Occasionally a film title so extreme comes along that you can’t help but check it out. Troma’s “Blood Sucking Freaks” (1976) may scare away the peevish, but makes everyone else at least a little curious. 1960’s sexploitation auteur Michael Findlay took this approach when he tagged his black-and-white sleaze-fest “The Ultimate Degenerate” (1969). While NYC patrons of Findlay’s (here directing as “Julian Marsh”) films were far from demanding (for anything beyond skin and quick sensationalism, anyway), you have to respect the director’s gusto for “Degenerate,” which has become an intriguing cinematic artifact and one hell of a camp treasure. This film, now described as a “roughie” pic, takes us to a time when strippers danced as if they were on “American Bandstand” and hardcore was tamer but offered a lot more than the, ahem, usual benefits.
The film opens with an educational “Reefer Madness/Tell Your Children” tone about the pitfalls of debauchery, but soon slips into a flashback of how all this fun can happen.
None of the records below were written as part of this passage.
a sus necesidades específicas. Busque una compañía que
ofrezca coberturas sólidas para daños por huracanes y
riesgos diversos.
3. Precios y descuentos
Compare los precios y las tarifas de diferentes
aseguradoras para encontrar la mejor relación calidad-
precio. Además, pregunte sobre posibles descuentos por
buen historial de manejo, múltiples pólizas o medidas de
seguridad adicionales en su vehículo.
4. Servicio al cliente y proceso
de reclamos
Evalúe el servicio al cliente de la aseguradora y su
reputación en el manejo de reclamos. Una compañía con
A young lady, Maria (Uta Erickson), drops her clothes to put on a show for an elderly peeping tom, before her extremely buxom roommate enters and scolds her, and who we learn right after doubles as her plaything. (And all this before the opening credits.) Soon Maria finds Manhattan just too tame as she answers an ad for what seems to be a high-paying job in the sex industry. But little does she know that she’s headed for the ultimate of degenerates: Findlay (acting as “Robert West”) as Spencer, a psycho who injects women with an intense aphrodisiac when they arrive at his New England home for a non-stop orgy. While intrigued at first, Maria soon learns of the perversions awaiting her through a plot in which logic slips more and more for a heavy dose of absurdity.
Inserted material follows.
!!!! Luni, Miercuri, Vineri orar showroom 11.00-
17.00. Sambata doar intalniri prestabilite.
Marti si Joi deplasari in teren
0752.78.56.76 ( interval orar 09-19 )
This film is structured as outright porn, keeping skin and sex (mostly lesbian, and ranging from bizarre to downright impossible) onscreen nonstop. However, Findlay’s campy scenarios read like Russ Meyer on a not-so-lucid day. There’s plenty of shots in which the camera moves with a mind of its own, dubbing more horrendous than the worst from foreign translations, and even a nod to the nightmare sequence in “Rosemary’s Baby” (1968), released a year earlier. This film entertains the most in the first 15 minutes or so, as you get enough flavor of this one-of-a-kind affair, but camp fanatics and the intellectually curious will find plenty in the remaining running time (and especially in the bizarre climax).
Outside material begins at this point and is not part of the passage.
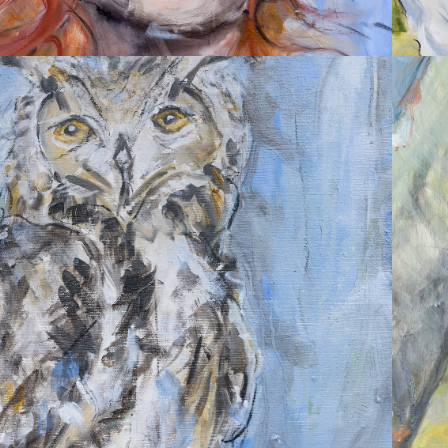
2026
EULE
This disc also includes “The Lusting Hours” (1967), a mock educational scare flick on the sex industry in the vein of Ed Wood’s “Glen or Glenda” (1953), and “In Hot Blood” (1968), a rather humdrum expose on a woman’s decent into the evil within the modeling industry. While the three films share a unique relationship – all play upon the staginess of the sex acts they depict – “The Ultimate Degenerate” stands as the best and is more than worth a viewing for its camp value. And if you can’t afford 72 minutes for this kind of thing, Something Weird Video included a trailer of scenes from their exploitation classics that’s an essential for cultural literacy.